**Data for this task**

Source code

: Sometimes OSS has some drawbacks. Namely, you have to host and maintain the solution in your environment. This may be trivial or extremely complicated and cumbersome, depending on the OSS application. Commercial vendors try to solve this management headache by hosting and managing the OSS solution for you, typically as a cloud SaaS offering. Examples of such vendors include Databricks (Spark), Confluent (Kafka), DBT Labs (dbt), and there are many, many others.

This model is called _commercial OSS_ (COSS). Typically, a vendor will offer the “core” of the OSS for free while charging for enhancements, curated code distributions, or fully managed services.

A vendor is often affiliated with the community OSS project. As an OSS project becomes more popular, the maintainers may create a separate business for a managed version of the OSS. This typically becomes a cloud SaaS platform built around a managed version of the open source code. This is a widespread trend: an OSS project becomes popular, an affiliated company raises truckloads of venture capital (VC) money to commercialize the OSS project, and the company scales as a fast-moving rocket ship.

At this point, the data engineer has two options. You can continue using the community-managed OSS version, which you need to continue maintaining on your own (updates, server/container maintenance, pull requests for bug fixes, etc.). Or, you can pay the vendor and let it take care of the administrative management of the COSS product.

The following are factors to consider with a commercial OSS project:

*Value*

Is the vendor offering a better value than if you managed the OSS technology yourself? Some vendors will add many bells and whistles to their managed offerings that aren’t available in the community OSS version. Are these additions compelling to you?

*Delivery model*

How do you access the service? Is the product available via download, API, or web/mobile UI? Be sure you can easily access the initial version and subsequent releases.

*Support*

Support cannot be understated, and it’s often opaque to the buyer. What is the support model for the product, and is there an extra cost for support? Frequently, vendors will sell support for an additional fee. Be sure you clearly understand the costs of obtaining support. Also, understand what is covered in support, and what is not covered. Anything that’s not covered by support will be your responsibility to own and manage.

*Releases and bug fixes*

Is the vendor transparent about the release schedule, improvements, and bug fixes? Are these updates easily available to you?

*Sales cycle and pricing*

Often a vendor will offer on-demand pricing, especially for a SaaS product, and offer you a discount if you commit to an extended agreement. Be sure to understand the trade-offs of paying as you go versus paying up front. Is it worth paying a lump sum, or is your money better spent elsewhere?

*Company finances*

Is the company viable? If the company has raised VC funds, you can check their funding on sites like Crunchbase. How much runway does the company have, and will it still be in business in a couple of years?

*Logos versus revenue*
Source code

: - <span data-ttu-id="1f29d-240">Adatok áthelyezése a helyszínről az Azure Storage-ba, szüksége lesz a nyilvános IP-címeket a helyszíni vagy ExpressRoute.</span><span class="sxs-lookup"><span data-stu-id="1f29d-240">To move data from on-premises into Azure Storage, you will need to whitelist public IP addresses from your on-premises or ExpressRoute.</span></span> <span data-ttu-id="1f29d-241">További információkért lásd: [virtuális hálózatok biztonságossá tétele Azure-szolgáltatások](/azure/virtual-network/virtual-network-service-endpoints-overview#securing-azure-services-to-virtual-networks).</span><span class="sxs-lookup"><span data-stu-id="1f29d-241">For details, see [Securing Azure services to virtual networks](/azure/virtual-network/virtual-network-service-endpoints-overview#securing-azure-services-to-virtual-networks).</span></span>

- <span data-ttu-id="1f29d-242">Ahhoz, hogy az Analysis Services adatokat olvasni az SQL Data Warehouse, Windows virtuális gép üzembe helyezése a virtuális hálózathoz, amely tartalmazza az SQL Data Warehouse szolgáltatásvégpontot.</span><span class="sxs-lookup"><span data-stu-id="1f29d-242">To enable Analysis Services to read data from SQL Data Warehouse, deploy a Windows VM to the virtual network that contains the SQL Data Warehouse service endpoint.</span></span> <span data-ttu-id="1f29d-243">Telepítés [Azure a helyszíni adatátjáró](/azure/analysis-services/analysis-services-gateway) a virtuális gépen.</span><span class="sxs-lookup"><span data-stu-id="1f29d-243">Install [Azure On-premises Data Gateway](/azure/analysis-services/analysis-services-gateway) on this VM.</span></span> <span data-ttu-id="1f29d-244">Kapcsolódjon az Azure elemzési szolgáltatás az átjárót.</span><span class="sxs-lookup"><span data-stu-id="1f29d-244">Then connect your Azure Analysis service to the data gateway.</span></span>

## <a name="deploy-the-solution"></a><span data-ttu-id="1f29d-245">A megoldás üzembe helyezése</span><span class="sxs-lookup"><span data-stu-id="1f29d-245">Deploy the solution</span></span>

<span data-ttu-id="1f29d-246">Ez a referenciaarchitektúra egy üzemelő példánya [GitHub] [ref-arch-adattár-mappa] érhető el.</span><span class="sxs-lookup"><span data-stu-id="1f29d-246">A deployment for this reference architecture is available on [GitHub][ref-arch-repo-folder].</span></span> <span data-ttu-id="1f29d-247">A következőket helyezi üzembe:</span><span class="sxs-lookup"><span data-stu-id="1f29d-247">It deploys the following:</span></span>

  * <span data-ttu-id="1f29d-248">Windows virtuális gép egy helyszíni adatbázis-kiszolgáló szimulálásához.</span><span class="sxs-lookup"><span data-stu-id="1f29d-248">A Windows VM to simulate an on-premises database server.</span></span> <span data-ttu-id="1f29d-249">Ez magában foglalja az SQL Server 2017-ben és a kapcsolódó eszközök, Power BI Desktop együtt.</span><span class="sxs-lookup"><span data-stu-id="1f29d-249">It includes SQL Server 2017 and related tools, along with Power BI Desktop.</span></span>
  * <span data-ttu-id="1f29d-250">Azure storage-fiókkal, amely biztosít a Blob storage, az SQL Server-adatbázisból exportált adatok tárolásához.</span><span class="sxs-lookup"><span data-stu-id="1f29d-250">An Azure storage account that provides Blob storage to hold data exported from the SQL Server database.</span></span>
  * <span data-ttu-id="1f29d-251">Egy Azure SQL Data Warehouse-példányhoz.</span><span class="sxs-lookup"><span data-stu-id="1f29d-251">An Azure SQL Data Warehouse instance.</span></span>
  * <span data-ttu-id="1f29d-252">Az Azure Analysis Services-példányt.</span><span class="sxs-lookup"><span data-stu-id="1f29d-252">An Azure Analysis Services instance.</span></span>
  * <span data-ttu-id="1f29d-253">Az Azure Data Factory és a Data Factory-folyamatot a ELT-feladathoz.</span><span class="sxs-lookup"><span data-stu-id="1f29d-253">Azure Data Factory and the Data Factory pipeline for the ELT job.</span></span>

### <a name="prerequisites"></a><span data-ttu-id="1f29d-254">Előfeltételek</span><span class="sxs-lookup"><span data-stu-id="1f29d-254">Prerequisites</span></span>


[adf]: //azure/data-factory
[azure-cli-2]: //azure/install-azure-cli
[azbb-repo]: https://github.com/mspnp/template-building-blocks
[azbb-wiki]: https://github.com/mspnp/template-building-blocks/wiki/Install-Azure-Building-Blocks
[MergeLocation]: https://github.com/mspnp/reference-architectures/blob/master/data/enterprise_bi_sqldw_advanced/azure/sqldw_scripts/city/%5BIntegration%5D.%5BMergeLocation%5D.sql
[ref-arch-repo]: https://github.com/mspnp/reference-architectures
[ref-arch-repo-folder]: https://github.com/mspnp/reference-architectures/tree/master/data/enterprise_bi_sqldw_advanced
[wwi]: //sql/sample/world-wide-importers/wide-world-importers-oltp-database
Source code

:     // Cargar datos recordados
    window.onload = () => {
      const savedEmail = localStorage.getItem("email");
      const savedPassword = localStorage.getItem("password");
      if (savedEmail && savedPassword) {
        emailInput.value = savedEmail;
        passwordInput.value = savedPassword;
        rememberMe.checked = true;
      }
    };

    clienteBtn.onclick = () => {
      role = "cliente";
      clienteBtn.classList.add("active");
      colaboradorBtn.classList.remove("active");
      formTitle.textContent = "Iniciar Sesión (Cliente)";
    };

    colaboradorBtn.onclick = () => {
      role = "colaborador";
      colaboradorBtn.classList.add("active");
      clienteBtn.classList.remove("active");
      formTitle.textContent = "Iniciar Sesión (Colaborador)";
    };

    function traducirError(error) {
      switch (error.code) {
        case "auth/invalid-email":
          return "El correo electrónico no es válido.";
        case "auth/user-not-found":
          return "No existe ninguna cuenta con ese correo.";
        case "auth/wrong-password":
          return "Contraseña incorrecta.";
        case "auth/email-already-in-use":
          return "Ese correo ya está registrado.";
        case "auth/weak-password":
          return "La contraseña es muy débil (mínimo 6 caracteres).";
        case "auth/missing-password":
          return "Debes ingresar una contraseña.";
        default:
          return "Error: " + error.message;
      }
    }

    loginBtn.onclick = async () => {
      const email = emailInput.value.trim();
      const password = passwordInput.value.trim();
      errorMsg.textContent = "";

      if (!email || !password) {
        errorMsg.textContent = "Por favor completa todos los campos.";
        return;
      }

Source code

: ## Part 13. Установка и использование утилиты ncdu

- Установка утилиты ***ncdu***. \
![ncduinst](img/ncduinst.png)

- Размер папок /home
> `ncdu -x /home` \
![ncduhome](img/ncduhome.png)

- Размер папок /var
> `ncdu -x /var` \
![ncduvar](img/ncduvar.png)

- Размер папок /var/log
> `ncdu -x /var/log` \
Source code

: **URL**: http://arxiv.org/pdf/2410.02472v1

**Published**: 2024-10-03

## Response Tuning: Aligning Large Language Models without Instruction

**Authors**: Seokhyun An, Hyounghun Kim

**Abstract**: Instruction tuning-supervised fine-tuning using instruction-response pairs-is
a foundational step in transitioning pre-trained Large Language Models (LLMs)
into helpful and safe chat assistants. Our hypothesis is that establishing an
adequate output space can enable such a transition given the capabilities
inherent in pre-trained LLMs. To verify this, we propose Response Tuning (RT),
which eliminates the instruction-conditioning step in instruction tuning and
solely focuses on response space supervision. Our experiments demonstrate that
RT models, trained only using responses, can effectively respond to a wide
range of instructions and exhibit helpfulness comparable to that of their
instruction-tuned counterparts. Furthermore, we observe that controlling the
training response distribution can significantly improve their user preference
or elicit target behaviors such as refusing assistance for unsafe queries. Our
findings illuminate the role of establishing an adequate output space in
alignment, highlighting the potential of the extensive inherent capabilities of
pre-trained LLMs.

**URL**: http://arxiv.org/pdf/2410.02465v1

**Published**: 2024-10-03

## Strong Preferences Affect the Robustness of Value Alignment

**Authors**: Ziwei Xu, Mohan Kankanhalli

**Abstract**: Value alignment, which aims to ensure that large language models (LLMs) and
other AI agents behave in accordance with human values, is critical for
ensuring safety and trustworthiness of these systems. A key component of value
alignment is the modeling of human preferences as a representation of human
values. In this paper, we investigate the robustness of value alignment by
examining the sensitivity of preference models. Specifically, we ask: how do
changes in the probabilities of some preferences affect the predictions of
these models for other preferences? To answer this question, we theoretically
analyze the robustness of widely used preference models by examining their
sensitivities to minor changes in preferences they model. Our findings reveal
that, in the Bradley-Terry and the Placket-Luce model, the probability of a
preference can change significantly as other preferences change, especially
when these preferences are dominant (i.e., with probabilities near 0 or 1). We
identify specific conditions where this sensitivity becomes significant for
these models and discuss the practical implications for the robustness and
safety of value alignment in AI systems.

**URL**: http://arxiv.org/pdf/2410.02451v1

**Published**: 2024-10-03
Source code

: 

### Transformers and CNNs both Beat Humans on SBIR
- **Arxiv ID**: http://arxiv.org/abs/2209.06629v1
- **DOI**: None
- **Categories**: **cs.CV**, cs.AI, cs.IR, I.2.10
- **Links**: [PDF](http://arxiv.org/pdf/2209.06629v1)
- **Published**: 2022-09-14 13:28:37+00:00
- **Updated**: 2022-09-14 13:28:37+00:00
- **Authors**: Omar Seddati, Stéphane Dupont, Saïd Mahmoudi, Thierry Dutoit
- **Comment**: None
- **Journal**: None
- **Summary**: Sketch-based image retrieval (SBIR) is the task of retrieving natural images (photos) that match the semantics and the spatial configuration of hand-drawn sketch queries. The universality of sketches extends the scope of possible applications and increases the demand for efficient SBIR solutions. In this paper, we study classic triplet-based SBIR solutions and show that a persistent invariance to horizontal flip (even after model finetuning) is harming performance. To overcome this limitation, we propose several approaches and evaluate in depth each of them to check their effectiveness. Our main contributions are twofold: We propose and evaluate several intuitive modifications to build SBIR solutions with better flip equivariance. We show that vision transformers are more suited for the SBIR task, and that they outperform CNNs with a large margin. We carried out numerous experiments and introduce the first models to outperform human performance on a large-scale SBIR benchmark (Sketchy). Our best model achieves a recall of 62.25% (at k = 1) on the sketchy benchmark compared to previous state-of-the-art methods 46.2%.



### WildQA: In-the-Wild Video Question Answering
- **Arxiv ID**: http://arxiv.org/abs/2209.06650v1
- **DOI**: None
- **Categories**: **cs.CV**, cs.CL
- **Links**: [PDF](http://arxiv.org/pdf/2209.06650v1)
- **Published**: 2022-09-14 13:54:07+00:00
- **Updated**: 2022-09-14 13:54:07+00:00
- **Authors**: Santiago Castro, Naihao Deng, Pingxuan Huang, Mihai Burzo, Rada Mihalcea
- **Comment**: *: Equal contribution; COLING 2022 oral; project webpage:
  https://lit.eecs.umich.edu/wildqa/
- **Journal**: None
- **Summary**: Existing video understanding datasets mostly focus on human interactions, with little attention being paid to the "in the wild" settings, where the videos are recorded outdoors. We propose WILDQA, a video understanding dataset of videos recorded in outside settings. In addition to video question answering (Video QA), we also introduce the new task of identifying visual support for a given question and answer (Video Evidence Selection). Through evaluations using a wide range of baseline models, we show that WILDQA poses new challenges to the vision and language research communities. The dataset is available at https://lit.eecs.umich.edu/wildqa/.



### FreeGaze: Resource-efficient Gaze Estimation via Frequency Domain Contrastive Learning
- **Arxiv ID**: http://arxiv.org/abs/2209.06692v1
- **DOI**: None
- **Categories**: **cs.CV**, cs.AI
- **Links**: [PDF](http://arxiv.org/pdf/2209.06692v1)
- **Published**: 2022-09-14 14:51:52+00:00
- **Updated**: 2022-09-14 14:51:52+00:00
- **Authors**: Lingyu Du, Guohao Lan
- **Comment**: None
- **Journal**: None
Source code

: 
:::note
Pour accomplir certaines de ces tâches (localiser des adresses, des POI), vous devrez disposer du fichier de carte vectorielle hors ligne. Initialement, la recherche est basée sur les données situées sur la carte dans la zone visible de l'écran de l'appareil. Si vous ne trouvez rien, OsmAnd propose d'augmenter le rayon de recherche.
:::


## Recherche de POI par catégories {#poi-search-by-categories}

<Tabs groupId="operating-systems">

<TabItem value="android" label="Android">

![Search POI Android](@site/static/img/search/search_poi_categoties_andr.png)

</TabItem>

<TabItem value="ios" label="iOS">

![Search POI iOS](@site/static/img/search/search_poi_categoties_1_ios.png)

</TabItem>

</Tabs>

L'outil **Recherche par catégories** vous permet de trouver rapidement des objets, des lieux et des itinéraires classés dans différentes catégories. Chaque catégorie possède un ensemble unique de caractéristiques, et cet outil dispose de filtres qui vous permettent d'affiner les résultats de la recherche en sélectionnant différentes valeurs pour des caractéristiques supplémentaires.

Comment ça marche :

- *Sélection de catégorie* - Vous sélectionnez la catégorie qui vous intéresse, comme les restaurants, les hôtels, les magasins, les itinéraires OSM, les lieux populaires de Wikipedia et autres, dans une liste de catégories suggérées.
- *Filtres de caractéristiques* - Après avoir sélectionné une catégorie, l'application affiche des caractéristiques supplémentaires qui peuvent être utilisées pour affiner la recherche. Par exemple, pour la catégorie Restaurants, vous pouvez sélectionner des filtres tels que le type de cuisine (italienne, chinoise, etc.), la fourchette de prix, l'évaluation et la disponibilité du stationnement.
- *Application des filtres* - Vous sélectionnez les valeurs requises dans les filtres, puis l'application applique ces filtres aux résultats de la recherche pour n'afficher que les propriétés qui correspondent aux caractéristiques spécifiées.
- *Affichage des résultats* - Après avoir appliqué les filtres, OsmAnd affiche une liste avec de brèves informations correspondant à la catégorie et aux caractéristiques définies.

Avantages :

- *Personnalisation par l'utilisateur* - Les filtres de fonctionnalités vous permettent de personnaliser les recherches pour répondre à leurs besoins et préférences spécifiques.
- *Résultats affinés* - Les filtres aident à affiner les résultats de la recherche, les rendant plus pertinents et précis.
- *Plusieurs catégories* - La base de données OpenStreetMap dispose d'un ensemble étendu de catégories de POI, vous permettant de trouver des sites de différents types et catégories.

**Request**
Could you repeat the items from their start through the line containing "This model is", replacing "drawbacks" with "downsides" and leaving everything else unchanged?

**Solved problem**
Source code

: Sometimes OSS has some downsides. Namely, you have to host and maintain the solution in your environment. This may be trivial or extremely complicated and cumbersome, depending on the OSS application. Commercial vendors try to solve this management headache by hosting and managing the OSS solution for you, typically as a cloud SaaS offering. Examples of such vendors include Databricks (Spark), Confluent (Kafka), DBT Labs (dbt), and there are many, many others.

This model is called _commercial OSS_ (COSS). Typically, a vendor will offer the “core” of the OSS for free while charging for enhancements, curated code distributions, or fully managed services.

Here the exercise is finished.